• [Tareas del ejercicio]
- A) Según el fragmento, ¿en qué mes se lanzará en Chile el manual "Cada niño un lector"?
- B) Copia el pasaje del fragmento entre "En septiembre se" y "salas de clases.", ambos incluidos, sustituyendo "septiembre" por "octubre".

• [Fragmento]
----

En septiembre se lanzará en Chile "Cada niño un lector", un manual con estrategias innovadoras para enseñar a los niños a leer y escribir. Su autor, el norteamericano Stanley Swartz, es Doctor en Educación de la Universidad de California y dirige la Fundación para el Aprendizaje Comprensivo de la Lecto-escritura, en esa universidad. Swartz estuvo en Chile el año pasado, como asesor de un programa de "Aprendizaje Comprensivo" que puso en marcha la Universidad Católica. Gracias a proyectos de este tipo, Swartz es considerado un experto en el tema y ha recogido diversas experiencias en el mundo para enseñar a los niños a leer y escribir. Si bien "Cada niño un lector" está orientado a los profesores, sus consejos prácticos pueden ser ejecutados tanto en el hogar como en las salas de clases.



A continuación les entregamos cinco consejos extraídos del libro "Cada niño un lector":

1.- DESDE PEQUEÑOS LEERLES EN VOZ ALTA: La lectura de cuentos por parte de los adultos es una experiencia significativa para los niños, no sólo por los lazos emocionales que se refuerzan, sino también porque los ayuda a ejercitar la lectura. Los niños aprenden a leer y escribir más fácilmente cuando han tenido contacto temprano con los libros y ya saben cómo manipularlos, incluso antes de llegar a la escuela.

----

• [Material de estudio]

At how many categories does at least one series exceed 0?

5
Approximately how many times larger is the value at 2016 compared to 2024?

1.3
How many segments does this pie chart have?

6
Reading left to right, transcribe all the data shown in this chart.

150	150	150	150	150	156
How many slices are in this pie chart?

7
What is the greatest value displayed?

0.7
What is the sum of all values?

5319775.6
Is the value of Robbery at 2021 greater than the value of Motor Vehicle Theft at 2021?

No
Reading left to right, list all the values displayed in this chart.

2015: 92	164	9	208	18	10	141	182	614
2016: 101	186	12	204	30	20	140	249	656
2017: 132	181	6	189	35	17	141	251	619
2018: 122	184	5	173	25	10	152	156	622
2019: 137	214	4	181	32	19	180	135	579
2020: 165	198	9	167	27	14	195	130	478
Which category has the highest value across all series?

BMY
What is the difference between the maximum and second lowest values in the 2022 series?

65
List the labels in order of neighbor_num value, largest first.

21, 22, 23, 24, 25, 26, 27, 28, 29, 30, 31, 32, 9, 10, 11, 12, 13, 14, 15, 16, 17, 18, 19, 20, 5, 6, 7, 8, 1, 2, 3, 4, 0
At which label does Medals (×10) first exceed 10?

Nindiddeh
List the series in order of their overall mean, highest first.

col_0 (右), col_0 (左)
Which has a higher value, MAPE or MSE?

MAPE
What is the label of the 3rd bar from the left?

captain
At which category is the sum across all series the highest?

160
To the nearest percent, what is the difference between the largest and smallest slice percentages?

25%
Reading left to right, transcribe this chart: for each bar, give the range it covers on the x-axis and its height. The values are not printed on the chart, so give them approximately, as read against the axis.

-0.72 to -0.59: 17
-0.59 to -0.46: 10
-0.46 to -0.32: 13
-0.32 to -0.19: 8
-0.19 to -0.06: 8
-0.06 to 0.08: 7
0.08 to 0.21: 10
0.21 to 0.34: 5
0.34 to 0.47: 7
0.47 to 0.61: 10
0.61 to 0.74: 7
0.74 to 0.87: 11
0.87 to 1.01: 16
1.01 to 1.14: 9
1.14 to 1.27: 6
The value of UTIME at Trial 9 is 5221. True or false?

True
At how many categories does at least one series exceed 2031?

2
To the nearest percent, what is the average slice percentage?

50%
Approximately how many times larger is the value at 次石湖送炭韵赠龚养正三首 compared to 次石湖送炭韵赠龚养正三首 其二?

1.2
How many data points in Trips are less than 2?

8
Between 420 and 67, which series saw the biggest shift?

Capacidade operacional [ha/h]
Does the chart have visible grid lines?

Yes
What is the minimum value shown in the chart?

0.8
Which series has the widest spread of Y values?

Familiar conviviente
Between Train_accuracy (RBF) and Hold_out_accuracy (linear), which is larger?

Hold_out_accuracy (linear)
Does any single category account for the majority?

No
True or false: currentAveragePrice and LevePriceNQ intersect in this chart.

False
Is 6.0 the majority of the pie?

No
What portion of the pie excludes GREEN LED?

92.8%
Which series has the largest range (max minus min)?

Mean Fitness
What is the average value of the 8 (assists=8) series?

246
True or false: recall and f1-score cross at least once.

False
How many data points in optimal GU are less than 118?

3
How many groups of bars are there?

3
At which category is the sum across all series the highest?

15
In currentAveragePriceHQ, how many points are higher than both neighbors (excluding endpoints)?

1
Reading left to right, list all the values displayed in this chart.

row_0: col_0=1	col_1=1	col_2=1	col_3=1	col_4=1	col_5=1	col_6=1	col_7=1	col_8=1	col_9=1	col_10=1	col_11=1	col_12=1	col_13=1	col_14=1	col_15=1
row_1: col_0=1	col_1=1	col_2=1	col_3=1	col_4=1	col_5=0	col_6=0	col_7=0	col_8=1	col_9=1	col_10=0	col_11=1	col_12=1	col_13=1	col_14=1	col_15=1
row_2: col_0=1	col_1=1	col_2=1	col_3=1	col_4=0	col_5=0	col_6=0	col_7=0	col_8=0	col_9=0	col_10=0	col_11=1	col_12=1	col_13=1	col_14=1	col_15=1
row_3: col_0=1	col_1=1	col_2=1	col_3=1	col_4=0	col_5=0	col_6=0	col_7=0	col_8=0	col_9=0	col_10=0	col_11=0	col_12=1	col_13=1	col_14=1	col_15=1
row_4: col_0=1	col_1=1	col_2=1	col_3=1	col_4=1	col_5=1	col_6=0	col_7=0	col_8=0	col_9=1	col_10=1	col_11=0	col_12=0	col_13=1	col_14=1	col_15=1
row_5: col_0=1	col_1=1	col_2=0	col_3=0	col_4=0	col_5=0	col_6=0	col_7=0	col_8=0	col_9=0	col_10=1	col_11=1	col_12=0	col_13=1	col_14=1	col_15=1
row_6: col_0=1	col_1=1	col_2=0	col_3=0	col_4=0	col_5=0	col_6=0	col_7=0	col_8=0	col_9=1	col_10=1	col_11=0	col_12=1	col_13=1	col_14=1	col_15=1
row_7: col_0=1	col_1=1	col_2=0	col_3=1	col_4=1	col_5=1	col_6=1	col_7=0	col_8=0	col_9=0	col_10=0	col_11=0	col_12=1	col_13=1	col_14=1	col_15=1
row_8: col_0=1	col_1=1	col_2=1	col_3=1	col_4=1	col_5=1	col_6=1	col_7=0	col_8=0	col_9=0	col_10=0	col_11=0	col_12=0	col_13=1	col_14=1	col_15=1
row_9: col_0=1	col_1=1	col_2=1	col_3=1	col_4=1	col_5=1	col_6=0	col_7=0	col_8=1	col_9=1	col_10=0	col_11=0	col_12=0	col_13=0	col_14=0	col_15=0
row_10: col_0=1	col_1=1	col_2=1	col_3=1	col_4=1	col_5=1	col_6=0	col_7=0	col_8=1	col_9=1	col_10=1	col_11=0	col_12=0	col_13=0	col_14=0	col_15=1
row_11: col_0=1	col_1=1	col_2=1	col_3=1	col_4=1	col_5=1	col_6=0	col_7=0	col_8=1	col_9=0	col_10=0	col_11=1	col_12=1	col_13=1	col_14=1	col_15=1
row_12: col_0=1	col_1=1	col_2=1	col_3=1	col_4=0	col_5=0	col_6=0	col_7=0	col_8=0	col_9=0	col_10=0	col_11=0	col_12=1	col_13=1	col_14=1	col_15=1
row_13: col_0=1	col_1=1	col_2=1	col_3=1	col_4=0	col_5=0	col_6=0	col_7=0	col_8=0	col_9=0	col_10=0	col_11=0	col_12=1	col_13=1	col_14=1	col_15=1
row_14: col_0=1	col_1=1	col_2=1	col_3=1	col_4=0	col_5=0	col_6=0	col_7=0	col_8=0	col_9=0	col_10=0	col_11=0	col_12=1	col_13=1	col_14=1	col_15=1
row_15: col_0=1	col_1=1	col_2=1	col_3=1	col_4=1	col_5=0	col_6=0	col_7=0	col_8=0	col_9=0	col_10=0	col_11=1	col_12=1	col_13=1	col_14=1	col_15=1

----

• [Lista de respuestas]
- A) En septiembre.

- B)
En octubre se lanzará en Chile "Cada niño un lector", un manual con estrategias innovadoras para enseñar a los niños a leer y escribir. Su autor, el norteamericano Stanley Swartz, es Doctor en Educación de la Universidad de California y dirige la Fundación para el Aprendizaje Comprensivo de la Lecto-escritura, en esa universidad. Swartz estuvo en Chile el año pasado, como asesor de un programa de "Aprendizaje Comprensivo" que puso en marcha la Universidad Católica. Gracias a proyectos de este tipo, Swartz es considerado un experto en el tema y ha recogido diversas experiencias en el mundo para enseñar a los niños a leer y escribir. Si bien "Cada niño un lector" está orientado a los profesores, sus consejos prácticos pueden ser ejecutados tanto en el hogar como en las salas de clases.